The `tests` function is the most important one. It groups tests into groups and assigns names to both groups and individual tests. These names will be useful for locating tests that failed. Notice the test group named “Migrated from HUnit”. As the name suggests these are HUnit tests that were adjusted to work with test-framework, which means that if you already have HUnit tests you can easily migrate to test-framework. Nevertheless test-framework expects an `Assertion` by default and that is why we created such test earlier. Notice also that in the project on github there are more tests than shown above. These are however very similar to the functions already shown.

# Automating tests using cabal

It is time to automate our tests so that they can be easily rerun. For that we will use `cabal`, but before we start we need to discuss how to organize our tests and place them within project’s directories.

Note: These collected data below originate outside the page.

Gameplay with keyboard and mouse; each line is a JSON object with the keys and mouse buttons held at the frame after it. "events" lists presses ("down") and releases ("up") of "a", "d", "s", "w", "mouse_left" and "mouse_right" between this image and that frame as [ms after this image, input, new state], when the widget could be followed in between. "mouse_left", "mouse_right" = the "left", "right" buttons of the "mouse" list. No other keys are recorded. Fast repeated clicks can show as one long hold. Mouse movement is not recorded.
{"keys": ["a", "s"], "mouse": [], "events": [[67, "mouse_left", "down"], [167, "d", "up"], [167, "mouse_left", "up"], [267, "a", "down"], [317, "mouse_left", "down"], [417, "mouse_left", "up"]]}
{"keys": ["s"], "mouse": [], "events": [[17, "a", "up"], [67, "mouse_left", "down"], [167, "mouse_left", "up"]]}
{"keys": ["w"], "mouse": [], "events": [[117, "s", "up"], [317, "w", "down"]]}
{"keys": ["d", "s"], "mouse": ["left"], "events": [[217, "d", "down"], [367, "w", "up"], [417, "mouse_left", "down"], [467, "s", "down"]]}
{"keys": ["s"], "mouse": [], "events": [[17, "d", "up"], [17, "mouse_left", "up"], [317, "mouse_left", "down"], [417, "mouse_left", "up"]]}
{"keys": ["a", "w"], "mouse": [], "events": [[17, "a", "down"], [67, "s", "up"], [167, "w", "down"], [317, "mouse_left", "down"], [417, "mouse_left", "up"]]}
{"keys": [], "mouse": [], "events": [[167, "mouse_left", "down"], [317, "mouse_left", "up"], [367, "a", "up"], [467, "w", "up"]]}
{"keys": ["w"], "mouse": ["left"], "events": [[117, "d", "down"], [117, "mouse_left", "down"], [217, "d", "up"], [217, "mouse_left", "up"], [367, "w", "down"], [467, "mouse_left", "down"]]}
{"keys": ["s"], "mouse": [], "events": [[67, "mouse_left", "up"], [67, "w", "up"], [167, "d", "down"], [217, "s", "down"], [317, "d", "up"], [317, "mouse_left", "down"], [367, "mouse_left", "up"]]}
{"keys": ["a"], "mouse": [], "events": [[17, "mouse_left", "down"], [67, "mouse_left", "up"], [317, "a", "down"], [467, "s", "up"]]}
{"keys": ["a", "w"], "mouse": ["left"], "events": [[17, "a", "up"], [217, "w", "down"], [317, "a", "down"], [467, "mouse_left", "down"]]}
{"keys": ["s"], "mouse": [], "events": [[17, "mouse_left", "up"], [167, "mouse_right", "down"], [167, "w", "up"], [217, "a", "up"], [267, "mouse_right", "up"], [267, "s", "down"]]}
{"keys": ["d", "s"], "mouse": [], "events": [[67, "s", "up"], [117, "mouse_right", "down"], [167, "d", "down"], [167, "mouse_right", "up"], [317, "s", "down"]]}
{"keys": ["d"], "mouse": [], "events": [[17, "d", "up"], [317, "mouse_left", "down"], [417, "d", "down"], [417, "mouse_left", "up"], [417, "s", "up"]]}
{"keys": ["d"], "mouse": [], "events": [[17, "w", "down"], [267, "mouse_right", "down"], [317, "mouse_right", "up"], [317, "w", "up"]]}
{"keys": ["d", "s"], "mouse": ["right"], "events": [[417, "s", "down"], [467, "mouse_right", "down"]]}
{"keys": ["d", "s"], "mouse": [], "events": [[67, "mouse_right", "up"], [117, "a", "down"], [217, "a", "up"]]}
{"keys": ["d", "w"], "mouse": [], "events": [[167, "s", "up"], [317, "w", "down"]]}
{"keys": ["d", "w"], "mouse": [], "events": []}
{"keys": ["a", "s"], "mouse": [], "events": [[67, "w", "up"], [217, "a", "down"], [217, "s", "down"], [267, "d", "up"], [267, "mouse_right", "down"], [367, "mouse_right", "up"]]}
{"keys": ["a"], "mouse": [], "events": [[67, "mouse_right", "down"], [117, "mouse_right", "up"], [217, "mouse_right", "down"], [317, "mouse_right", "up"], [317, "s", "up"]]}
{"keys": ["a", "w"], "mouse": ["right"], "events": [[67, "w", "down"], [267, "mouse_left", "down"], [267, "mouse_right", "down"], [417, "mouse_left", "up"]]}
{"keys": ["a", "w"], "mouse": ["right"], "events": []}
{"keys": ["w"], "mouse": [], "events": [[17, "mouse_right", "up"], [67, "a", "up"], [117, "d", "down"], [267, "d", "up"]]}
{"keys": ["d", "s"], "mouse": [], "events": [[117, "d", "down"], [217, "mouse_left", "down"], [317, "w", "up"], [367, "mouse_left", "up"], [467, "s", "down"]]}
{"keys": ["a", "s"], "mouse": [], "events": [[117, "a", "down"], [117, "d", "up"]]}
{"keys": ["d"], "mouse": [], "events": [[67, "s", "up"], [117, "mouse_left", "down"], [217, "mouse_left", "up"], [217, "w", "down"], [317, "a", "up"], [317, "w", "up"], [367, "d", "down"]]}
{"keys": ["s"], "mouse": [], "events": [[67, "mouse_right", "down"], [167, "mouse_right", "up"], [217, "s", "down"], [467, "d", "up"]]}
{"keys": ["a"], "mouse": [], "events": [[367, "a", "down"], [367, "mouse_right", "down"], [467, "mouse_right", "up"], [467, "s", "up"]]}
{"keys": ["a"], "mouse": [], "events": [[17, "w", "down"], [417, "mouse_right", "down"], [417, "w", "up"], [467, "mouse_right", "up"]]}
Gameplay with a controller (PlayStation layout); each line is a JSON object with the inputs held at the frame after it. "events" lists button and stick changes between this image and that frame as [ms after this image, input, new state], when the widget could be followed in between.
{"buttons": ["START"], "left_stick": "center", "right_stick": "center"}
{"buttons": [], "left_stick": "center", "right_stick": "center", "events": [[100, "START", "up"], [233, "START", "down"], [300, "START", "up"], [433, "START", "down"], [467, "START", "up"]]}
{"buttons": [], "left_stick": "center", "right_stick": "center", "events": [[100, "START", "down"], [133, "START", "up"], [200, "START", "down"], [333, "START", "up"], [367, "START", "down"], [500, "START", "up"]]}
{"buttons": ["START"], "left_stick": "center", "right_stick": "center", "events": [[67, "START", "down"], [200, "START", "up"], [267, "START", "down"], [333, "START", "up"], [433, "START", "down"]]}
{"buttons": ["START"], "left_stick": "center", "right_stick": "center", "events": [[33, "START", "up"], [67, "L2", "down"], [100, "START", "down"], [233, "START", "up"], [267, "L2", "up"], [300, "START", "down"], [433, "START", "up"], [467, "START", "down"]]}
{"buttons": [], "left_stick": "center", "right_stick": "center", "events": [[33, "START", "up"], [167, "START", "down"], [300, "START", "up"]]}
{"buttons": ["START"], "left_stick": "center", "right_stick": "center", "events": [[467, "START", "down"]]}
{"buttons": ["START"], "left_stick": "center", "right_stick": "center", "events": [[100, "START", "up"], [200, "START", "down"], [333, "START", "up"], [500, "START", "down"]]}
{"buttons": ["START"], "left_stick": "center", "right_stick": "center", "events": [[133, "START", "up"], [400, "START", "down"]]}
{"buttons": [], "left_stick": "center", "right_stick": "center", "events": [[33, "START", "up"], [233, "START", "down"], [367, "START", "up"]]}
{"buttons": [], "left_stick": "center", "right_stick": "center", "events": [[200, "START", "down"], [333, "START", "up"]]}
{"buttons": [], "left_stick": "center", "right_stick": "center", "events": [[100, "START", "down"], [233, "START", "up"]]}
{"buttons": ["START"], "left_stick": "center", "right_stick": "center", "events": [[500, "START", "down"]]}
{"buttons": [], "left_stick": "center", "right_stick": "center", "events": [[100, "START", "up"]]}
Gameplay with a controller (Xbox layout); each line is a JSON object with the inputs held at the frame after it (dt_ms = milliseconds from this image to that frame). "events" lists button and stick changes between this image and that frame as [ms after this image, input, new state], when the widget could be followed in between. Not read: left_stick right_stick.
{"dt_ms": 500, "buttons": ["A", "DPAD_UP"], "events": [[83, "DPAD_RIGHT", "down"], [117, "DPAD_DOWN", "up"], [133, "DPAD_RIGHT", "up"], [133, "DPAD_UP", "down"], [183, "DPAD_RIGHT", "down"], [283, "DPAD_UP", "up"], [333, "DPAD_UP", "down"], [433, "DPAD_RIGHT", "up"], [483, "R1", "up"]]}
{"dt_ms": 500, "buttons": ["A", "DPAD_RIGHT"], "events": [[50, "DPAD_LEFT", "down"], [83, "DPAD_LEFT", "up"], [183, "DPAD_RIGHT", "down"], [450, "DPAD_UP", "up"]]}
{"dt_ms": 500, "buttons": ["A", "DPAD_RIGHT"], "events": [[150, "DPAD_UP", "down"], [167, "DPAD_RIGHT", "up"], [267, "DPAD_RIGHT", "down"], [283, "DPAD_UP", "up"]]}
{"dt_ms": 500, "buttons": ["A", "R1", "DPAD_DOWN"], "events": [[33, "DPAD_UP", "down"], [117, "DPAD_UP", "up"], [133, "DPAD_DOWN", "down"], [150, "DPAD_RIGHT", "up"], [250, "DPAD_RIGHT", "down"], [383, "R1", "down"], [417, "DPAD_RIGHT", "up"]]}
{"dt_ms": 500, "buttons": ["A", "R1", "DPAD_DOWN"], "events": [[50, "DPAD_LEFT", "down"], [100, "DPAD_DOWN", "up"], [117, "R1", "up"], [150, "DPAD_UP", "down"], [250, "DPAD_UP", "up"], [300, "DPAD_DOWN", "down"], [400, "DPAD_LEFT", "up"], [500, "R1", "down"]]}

In Java it is a standard practice to put source and tests into two separate directories located in the project root. These directories have identical internal structure. This is due to two facts. First, Java names packages according to directory in which they are located2, so files `src/``SomePackage/``SomeSubpackage/``SomeClass.java` and `tests/``SomePackage/``SomeSubpackage/``SomeClassTest.java` are considered to be in the same package. The second reason is that classes located in the same package can have access to their protected fields, which allows tests to access internals of a class. This approach breaks object encapsulation within a single package, but this is generally acceptable and not a real problem.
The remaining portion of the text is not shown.